Advertisers like being able to hit their target audience precisely, readers like the focus on whatever it is they're interested in, and technological advances mean new titles can be tested at little expense. There's no need to tie up huge amounts of capital and the industry's profits have an enviable ability to pass straight through into free cash-flow.
Emap is currently operating in a pretty benign environment. Advertising is on a roll across the board, from consumer magazines to business publications, local newspapers and local radio. And unlike the cut-throat national newspaper business, cover price rises continue to outstrip inflation.

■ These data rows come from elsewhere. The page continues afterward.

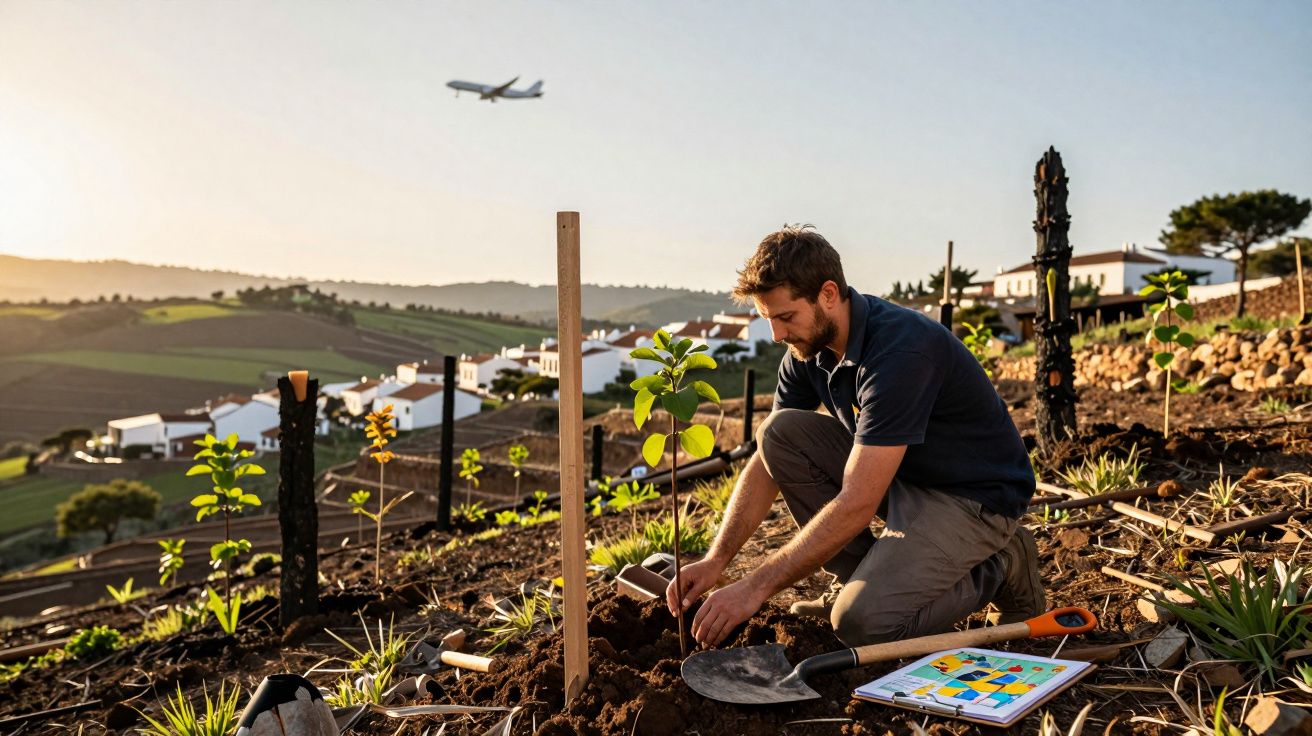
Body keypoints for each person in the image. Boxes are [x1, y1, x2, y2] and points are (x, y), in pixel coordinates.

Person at [666, 226, 1042, 648]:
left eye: (786, 317)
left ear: (828, 294)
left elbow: (857, 503)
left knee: (862, 625)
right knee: (778, 434)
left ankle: (1003, 563)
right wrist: (717, 559)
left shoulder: (899, 352)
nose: (777, 336)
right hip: (903, 476)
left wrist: (754, 588)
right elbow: (765, 462)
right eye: (769, 320)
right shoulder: (808, 351)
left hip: (973, 498)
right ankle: (857, 579)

That, and the benefit of a pounds 250m shopping spree over the past year, helped pre-tax profits rise 40 per cent to pounds 63.9m, with an encouraging 22 per cent rise in underlying profits. Earnings per share of 22.2p were a third better than last year and allowed a 14 per cent dividend increase to 9.75p.

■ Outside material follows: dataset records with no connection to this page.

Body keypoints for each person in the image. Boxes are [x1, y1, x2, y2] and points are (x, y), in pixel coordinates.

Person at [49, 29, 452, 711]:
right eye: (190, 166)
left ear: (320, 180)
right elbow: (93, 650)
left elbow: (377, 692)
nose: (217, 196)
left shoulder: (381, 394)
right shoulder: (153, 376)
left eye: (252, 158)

Emap has an impressive record. When others were paying silly prices in the boom years, it stuck to what it knew best - launching new titles. When some of its competitors came unstuck, it was in a strong enough financial condition to make a string of well-timed moves, including a successful step into radio just as the industry finally started taking the share of advertising it had always claimed it could but had failed to deliver.
Local radio has traditionally only managed to secure about 2 per cent of display advertising, compared with much bigger slices of the cake in Europe and especially America. The recent proliferation of stations and more sophisticated selling of the medium have, however, taken UK radio's share up to almost 4 per cent and rising.
Elsewhere, moving into a loss-making French consumer publisher and achieving operating margins of 5 per cent on the way to promised double-digit returns also seems to be a well executed diversification, and despite last year's heavy capital expenditure, borrowings are still a manageable pounds 134m with interest covered 11 times.
Emap's management reckons it has a couple more years of growth in the current ad cycle, although the rate will inevitably slow from last year's exceptional levels. If the higher prices papers are now able to charge for advertising make up for the short-term impact of still-rising pulp prices, it is probably right.
Emap's shares have had a good run, as befits a company that can boast 20 per cent compound growth in both earnings and dividends over the past 10 years. Since early 1991, the shares have almost tripled to yesterday's 460p, up 3p.
At that level, however, they stand on a forward price/earnings ratio of 17, a hefty premium to the rest of the market. At this stage in the advertising cycle, and with cost pressures persisting, that is high enough.